Un locataire d’une des chambres de bonne de 8,45 m² au 7e étage.
Photo Marc Chaumeil pour Libération
Ce scandale du mal-logement a fini par semer la zizanie au sein de la copropriété de la rue Casimir-Pinel. En 2016 puis en 2018, deux propriétaires du 6e étage se sont plaints au conseil syndical de dégâts des eaux à répétition : huit pour le premier, quatre pour le second. L'origine des fuites est rapidement identifiée : la multiplication sauvage d'installations sanitaires (toilettes, douches, lavabos…) pour transformer en «logements» les micro-pièces au-dessus. Un expert en plomberie, dépêché par le conseil syndical, dressera ce florilège : «Appareils sanitaires très dégradés, raccordement pirate de l'alimentation en eau du WC, vétusté et non-conformité des installations, insalubrité des logements»… Le tout accompagné d'une série de photos fort compromettantes. «On est censés être à Neuilly mais c'est la Goutte-d'Or», s'insurge auprès de Libération l'un des propriétaires mécontents. Tout est caché derrière les portes. Dans le couloir, la moquette rouge est impeccable.
Comme tout étage de chambres de bonne, à l’origine, c’est toilettes communes sur le palier, et éventuellement une cabine de douche. A l’arrache, des propriétaires peu scrupuleux ont donc bricolé tout un appareillage en vue de rentabiliser au mieux le moindre mètre carré. Jusqu’à installer des Sanibroyeur, pourtant interdits dans la commune de Neuilly. Des mises en demeure en vue de revenir dans le droit chemin sont restées vaines.
«Audit»
Le président du conseil syndical est bien embêté. Lui-même s'est toujours refusé à louer ses deux propres chambres de service - par principe, un bon point pour lui. Pressé d'agir par les victimes de dégâts des eaux, il reconnaît, dans un mail consulté par Libé, qu'il s'agit d'«occupations anarchiques, non réglementaires et dangereuses», mais dit se faire traiter d'«agent de la Gestapo» par des loueurs, dont deux sont membres de son conseil syndical (contacté, il n'a pas donné suite à nos sollicitations). Son conseil a quand même fini par soumettre à la prochaine assemblée générale des copropriétaires (en mars) le principe d'un «audit sur les chambres de service de la résidence». Mieux vaut tard que jamais.

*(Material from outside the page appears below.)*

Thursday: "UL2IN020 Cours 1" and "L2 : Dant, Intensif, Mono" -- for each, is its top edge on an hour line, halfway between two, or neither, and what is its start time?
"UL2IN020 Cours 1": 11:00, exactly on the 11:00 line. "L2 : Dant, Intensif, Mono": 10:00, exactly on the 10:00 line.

Libé a tenté de joindre l'une des propriétaires principalement mis en cause, qui fait profession d'«entrepreneur individuel», par mail puis SMS, et enfin quelques secondes au téléphone : «Vous faites erreur, je ne suis qu'une femme de ménage. Je ne sais rien, je ne pense rien.» Par acquit de conscience, on recompose le 06 au cas où on se serait planté : on tombe sur la messagerie, avec une voix qui revendique le vrai nom de la propriétaire-bailleuse… Dieu nous est témoin qu'on aura tout essayé ! Faute de contradictoire, on peut toujours se réfugier derrière ce qui se murmure entre les murs de la résidence de la rue Casimir-Pinel : ces mal-logés sont au moins logés, c'est moins grave que si c'était pire. Dans les couloirs du 7e, on croise une ado de type européen. On lui demande comment va la vie : «Comme ci, comme ça…»
(1) 43 849 euros de revenu disponible médian par an et par «unité de consommation» en 2016 selon l'Insee, contre 20 809 sur l'ensemble de la France métropolitaine. Le revenu médian est celui qui divise la population en deux parties égales : 50 % de la population se situe au-dessus, 50 % en dessous.